Brief ->
Only the lines from the start of the data through the one containing "Pushbutton, ZB4-BA2 |" belong in your answer; return them exactly.

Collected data
--------------------

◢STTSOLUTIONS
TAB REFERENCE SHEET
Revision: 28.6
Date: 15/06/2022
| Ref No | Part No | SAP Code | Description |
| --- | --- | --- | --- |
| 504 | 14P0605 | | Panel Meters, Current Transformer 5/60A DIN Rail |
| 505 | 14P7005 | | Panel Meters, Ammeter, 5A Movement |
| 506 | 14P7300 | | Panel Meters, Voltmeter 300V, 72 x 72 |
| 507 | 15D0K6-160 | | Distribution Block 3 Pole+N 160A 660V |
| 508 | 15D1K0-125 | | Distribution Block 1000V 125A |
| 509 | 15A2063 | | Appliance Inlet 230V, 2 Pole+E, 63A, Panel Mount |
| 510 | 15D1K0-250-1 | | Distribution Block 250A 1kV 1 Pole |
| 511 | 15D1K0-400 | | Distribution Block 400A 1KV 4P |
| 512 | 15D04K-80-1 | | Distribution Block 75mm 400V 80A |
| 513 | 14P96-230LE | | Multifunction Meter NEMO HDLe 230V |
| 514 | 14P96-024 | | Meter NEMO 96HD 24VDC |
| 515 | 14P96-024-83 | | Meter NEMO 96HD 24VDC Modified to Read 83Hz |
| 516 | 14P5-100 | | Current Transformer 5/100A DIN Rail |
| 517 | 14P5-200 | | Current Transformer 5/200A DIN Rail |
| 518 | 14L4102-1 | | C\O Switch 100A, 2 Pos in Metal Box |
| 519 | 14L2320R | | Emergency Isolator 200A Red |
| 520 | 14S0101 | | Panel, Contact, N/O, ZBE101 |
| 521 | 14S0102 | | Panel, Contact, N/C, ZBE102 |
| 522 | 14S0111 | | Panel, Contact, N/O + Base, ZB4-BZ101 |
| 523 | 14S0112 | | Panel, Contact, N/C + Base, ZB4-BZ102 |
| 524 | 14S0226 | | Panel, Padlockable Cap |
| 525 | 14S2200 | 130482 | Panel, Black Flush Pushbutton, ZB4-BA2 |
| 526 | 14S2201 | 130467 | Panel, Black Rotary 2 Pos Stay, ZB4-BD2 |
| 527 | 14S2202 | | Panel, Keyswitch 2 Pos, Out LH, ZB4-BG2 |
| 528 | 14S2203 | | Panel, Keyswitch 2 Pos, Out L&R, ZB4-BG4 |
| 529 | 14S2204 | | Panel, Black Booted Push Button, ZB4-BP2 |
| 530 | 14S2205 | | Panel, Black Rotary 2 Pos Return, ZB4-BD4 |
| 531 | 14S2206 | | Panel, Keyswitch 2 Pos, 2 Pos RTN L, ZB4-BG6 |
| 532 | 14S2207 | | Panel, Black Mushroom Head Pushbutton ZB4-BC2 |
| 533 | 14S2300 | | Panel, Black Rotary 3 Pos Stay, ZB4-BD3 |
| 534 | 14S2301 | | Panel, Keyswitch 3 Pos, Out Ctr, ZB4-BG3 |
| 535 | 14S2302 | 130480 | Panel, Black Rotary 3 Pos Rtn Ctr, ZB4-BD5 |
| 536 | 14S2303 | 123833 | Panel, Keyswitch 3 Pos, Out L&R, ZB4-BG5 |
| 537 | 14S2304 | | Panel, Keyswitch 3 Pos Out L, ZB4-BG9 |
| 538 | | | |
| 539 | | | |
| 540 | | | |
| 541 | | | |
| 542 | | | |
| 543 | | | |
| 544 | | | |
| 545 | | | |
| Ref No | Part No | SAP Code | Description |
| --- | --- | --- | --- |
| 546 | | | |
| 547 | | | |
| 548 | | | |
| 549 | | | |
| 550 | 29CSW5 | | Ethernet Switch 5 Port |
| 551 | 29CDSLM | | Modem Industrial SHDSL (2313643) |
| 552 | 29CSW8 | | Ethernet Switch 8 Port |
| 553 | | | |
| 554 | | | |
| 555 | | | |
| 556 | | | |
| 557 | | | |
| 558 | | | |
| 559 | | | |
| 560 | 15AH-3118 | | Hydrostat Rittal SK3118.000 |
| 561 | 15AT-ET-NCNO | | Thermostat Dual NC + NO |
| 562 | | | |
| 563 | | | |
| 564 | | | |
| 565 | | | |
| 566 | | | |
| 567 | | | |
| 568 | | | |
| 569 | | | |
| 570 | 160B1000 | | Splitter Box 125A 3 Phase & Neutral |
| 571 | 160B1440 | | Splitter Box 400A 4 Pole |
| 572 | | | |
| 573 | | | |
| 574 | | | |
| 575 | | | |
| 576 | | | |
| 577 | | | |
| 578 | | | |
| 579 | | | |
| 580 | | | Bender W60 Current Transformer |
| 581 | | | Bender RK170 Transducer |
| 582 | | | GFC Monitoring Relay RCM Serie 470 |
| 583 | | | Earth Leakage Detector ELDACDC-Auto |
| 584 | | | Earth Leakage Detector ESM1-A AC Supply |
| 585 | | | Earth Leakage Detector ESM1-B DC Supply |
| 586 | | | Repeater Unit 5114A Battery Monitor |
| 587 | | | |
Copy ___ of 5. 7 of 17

--------------------

Answer area ->
◢STTSOLUTIONS
TAB REFERENCE SHEET
Revision: 28.6
Date: 15/06/2022
| Ref No | Part No | SAP Code | Description |
| --- | --- | --- | --- |
| 504 | 14P0605 | | Panel Meters, Current Transformer 5/60A DIN Rail |
| 505 | 14P7005 | | Panel Meters, Ammeter, 5A Movement |
| 506 | 14P7300 | | Panel Meters, Voltmeter 300V, 72 x 72 |
| 507 | 15D0K6-160 | | Distribution Block 3 Pole+N 160A 660V |
| 508 | 15D1K0-125 | | Distribution Block 1000V 125A |
| 509 | 15A2063 | | Appliance Inlet 230V, 2 Pole+E, 63A, Panel Mount |
| 510 | 15D1K0-250-1 | | Distribution Block 250A 1kV 1 Pole |
| 511 | 15D1K0-400 | | Distribution Block 400A 1KV 4P |
| 512 | 15D04K-80-1 | | Distribution Block 75mm 400V 80A |
| 513 | 14P96-230LE | | Multifunction Meter NEMO HDLe 230V |
| 514 | 14P96-024 | | Meter NEMO 96HD 24VDC |
| 515 | 14P96-024-83 | | Meter NEMO 96HD 24VDC Modified to Read 83Hz |
| 516 | 14P5-100 | | Current Transformer 5/100A DIN Rail |
| 517 | 14P5-200 | | Current Transformer 5/200A DIN Rail |
| 518 | 14L4102-1 | | C\O Switch 100A, 2 Pos in Metal Box |
| 519 | 14L2320R | | Emergency Isolator 200A Red |
| 520 | 14S0101 | | Panel, Contact, N/O, ZBE101 |
| 521 | 14S0102 | | Panel, Contact, N/C, ZBE102 |
| 522 | 14S0111 | | Panel, Contact, N/O + Base, ZB4-BZ101 |
| 523 | 14S0112 | | Panel, Contact, N/C + Base, ZB4-BZ102 |
| 524 | 14S0226 | | Panel, Padlockable Cap |
| 525 | 14S2200 | 130482 | Panel, Black Flush Pushbutton, ZB4-BA2 |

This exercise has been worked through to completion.